30 January 2011
Peter Joseph says the Zeitgeist Movement is scientific, rational, and based on things that would work in the real world… then he proposes building cities shaped like perfect circles. So, why are existing cities not laid out like circles?
Because they have adapted to make use of the uneven real world terrain of wherever they were founded. Joseph’s inability to recognize this about cities is just one example of his preference for designing a future in his head over looking at what’s actually been successful. If this stuff were actually tried, and I don’t think that’s really the goal, it would be a disaster.
Peter Joseph is a 30-something marimba player who’s dabbled in advertising and in finance. It’s an unadvertised fact that the first Zeitgeist film began as reel footage alongside a percussion performance in NYC. Joseph’s great error is in letting his aesthetic preferences determine his political positions. I can understand this psychological dynamic and might have taken a Zeitgeist turn myself… i.e. by using the metaphorical imagery of Overwhelm to construct an “Overwhelm” political-propaganda video, rope in activist-minded listeners, etc. But that would be unfair to both rational philosophical debate and to art itself.

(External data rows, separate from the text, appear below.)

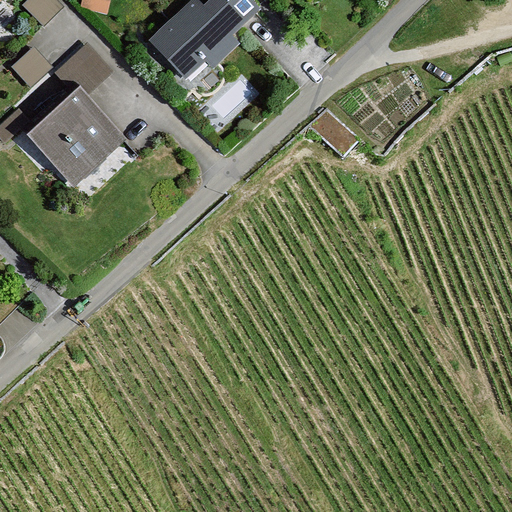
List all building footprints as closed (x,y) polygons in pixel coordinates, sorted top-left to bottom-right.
[(0,0),(0,9),(10,0),(0,0)] [(54,0),(35,0),(26,8),(45,31),(66,14),(54,0)] [(201,0),(196,0),(149,46),(185,94),(262,12),(252,0),(212,0),(205,6),(201,0)] [(34,91),(0,125),(0,138),(15,156),(33,138),(80,196),(131,143),(96,98),(118,77),(88,43),(57,72),(34,91)] [(37,48),(14,68),(34,91),(57,72),(37,48)]
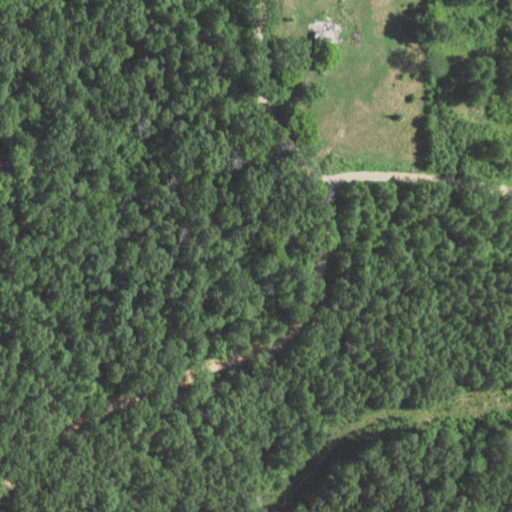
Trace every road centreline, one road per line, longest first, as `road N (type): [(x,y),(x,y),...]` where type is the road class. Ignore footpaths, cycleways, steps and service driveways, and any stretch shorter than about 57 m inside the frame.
road 1 (residential): [(511,184),(320,170),(262,55),(264,0)]
road 2 (residential): [(0,492),(93,414),(241,356)]
road 3 (residential): [(241,356),(288,330),(315,271),(320,170)]
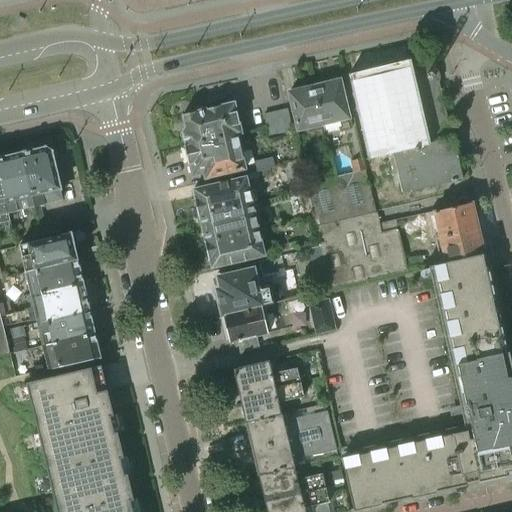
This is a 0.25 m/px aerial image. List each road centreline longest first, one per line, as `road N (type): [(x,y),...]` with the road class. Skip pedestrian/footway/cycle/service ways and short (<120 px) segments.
road 1 (residential): [(195,511),(109,92)]
road 2 (secondary): [(109,92),(161,68),(465,1)]
road 3 (secondary): [(358,0),(156,45),(102,41)]
road 4 (residential): [(475,32),(469,82),(511,251)]
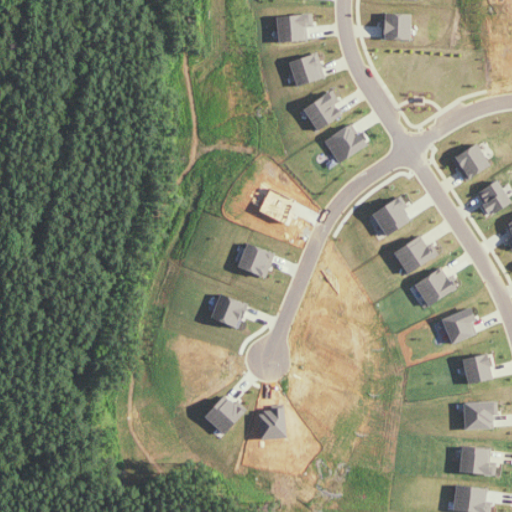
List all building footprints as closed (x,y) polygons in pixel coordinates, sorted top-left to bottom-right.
[(413,39),(414,13),(386,13),(385,38),(413,39)] [(310,40),(309,27),(316,27),(315,14),(280,16),(281,41),(310,40)] [(328,77),(320,52),(292,61),(300,86),(328,77)] [(319,130),(346,116),(334,92),(306,107),(319,130)] [(349,127),(328,141),(333,148),(341,143),(348,152),(355,147),(351,142),(357,138),(349,127)] [(454,160),(469,181),(493,164),(479,143),(454,160)] [(401,198),(379,211),(392,232),(414,218),(401,198)] [(437,247),(430,251),(424,238),(398,251),(409,273),(442,256),(437,247)] [(429,305),(456,292),(446,269),(418,282),(429,305)] [(238,327),(248,303),(224,293),(214,317),(238,327)] [(479,321),(474,307),(444,318),(454,344),(479,335),(474,322),(479,321)] [(496,379),(493,354),(466,358),(470,383),(496,379)] [(227,435),(247,412),(227,395),(207,418),(227,435)] [(467,430),(498,428),(497,402),(466,403),(467,430)] [(490,462),(491,448),(464,447),(463,474),(498,474),(498,463),(490,462)]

“I Sold My Soul Just to Make a Record, Dipshit, and Then You Bought One”
Today Thom Yorke said, with that glee he sometimes betrays, that it is “only a matter of time — months rather than years — before the music business establishment completely folds.” He has advised young musicians like myself to release records on their own, rather than through the major labels – lest they rope themselves to a “sinking ship.” [Come hear At Peace At Last at GrantValdes.com!] I don’t know about his timeline, but, morally speaking, Mr. Yorke is right.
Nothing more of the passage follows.